Southern Madagascar Now At The Precipice Of Famine According To United Nations

The UN World Food Program (WFP) has reported that southern Madagascar – currently in the midst of its worst drought in four decades – is facing a mass food emergency.

WFP chief David Beasley tweeted on Friday that 400,000 people are “marching towards starvation.” A briefing by the WFP published on Wednesday revealed that 1.14 million people are currently food insecure; and of those, 14,000 are already facing “famine-like conditions,” which will double to 28,000 by October.

In Madagascar, because 43 percent of the population is under the age of 15, the famine has been particularly devastating for the well-being of children. The number of children under five years old suffering from acute malnutrition has almost doubled over the last four months, reaching distressing levels. The worst affected part of the country is Ambovombe, a city in the far south with a population of over 100,000, where the rate has spiraled to 27 percent.

Lola Castro, WFP’s regional director in southern Africa, told a news conference that during her visit to the island nation she observed “a very dramatic and desperate situation.” In her 28 years of working for WFP across four continents, Castro revealed she had “never seen anything this bad.” She likened the desperation of the crisis – evidenced in the scores of emaciated adults and children relying on locusts, raw red cactus fruits, and wild leaves for subsistence – to the Bahr el-Gazal famine in modern-day South Sudan in 1998, which resulted in 70,000 deaths.

The UN in partnership with Madagascar’s government is launching an appeal for about $155 million dollars in the coming days to provide urgent food supplies. Thousands of people have left their homes in rural areas and moved to more urban environments in search of food, Castro added.

At present, WFP has reported that 41 million people are at imminent risk of famine across 43 countries, a significant increase from 27 million from two years ago. However, four countries have been identified as already facing famine-like conditions: Ethiopia (especially in the Tigray region), South Sudan, Yemen, and Madagascar.

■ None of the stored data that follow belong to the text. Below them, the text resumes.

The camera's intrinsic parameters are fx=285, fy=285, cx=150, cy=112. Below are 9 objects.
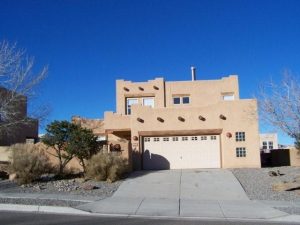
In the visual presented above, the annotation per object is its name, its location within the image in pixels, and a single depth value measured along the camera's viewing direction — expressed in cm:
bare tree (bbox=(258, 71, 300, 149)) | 1468
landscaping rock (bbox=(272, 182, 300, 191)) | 1237
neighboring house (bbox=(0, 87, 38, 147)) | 1431
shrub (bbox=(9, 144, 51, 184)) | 1393
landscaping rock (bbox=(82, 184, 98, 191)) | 1276
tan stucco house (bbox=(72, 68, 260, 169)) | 1791
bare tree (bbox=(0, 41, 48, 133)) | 1406
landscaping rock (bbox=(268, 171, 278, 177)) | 1516
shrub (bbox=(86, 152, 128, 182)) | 1436
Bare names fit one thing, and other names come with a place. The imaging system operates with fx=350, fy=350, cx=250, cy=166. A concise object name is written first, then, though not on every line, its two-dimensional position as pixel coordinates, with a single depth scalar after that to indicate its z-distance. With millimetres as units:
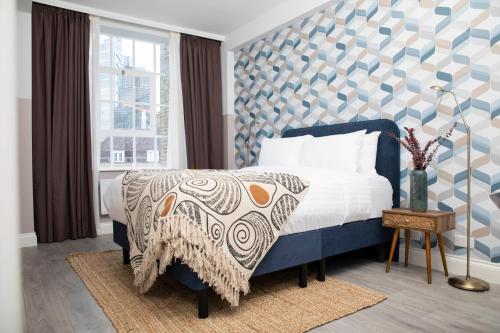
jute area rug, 1707
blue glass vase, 2492
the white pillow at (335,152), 2963
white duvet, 2232
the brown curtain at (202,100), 4828
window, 4465
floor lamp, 2240
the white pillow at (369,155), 2953
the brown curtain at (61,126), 3752
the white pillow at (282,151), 3461
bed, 2023
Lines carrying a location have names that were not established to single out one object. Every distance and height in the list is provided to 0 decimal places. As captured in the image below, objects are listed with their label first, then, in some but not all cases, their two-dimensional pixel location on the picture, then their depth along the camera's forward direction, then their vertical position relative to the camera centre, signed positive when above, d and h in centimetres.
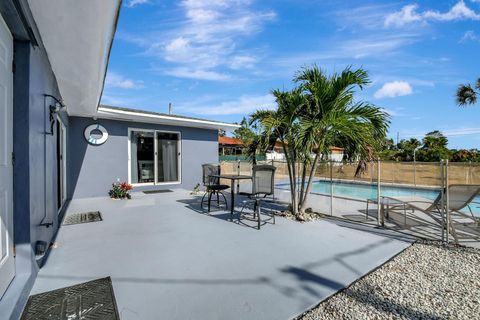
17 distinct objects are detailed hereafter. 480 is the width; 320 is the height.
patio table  503 -49
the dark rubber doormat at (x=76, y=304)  189 -120
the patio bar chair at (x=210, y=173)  638 -37
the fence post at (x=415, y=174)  1111 -75
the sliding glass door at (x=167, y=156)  859 +11
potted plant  709 -93
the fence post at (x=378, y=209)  456 -96
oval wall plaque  726 +77
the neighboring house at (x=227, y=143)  2661 +172
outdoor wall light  349 +73
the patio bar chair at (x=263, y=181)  478 -44
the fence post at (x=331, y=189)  541 -68
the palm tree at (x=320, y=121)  434 +70
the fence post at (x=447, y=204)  367 -70
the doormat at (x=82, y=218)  461 -115
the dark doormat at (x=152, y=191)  796 -106
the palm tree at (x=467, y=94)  1508 +399
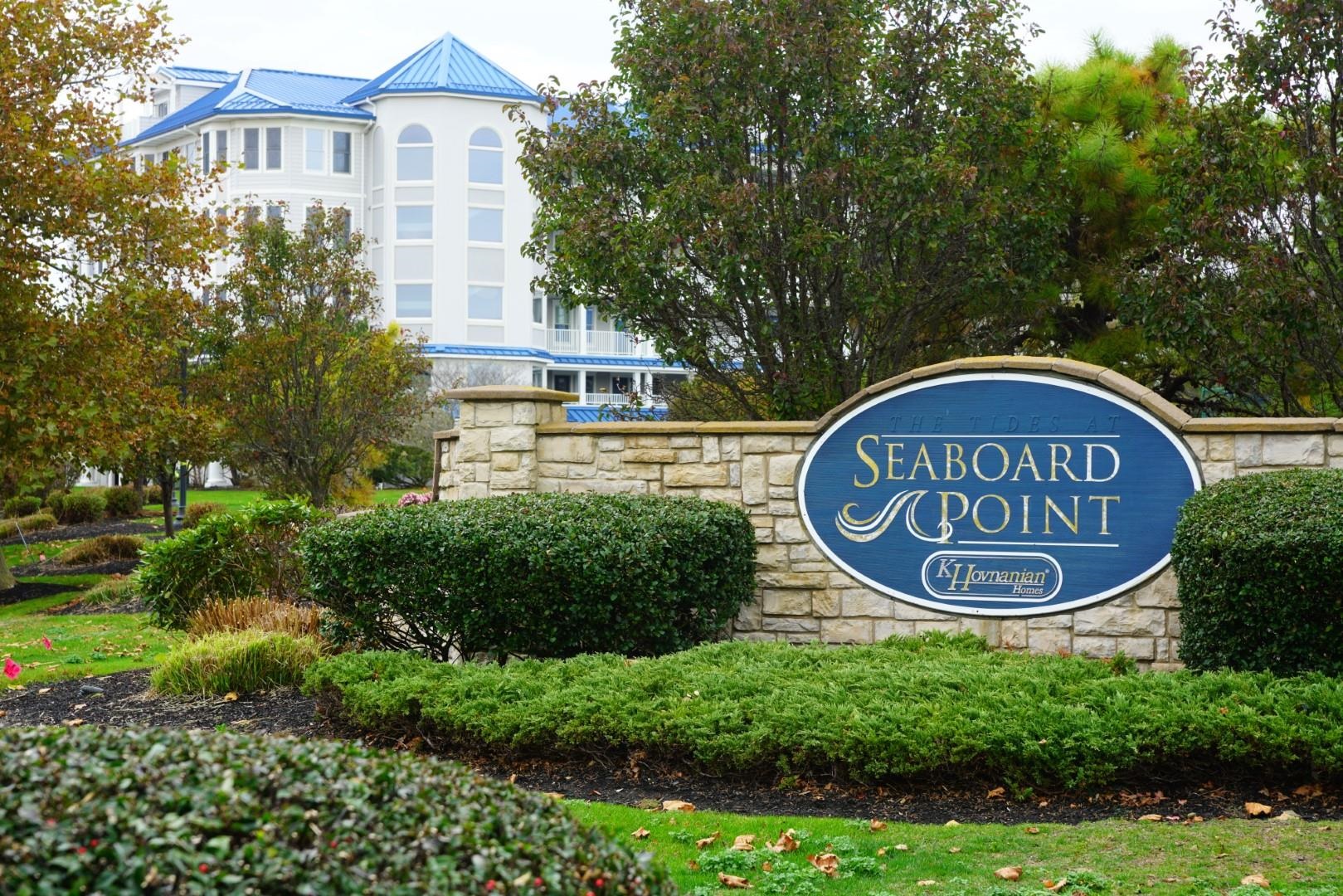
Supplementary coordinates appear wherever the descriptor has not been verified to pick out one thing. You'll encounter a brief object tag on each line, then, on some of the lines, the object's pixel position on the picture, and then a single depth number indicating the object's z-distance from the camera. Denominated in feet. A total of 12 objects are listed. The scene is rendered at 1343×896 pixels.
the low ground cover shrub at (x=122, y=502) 96.27
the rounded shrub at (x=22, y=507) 94.74
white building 143.95
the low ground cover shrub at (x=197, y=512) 76.14
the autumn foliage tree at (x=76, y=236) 48.21
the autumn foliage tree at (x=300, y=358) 62.08
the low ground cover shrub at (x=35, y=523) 85.20
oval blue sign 28.53
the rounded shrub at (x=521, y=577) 25.82
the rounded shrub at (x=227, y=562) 35.24
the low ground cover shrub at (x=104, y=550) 67.31
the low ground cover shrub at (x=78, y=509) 92.27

Nigeria and Burkina Faso are also of concern as violence has intensified food insecurity across the Sahel. However, the crisis unfolding in Madagascar is particularly distressing as it portends to future calamities that are triggered by climate change.

“This is not because of war or conflict, this is because of climate change,” David Beasley emphasized. He added that “this is an area of the world that has contributed nothing to climate change, but now, they’re the ones paying the price.”

Madagascar is the only country that isn’t in conflict but still has people facing “Famine-Humanitarian Catastrophe” in the Integrated Food Security Phase Classification known as the IPC, Lola Castro specified. The unfolding crisis calls for greater urgency from the international community towards climate change mitigation efforts before more innocent lives are impacted.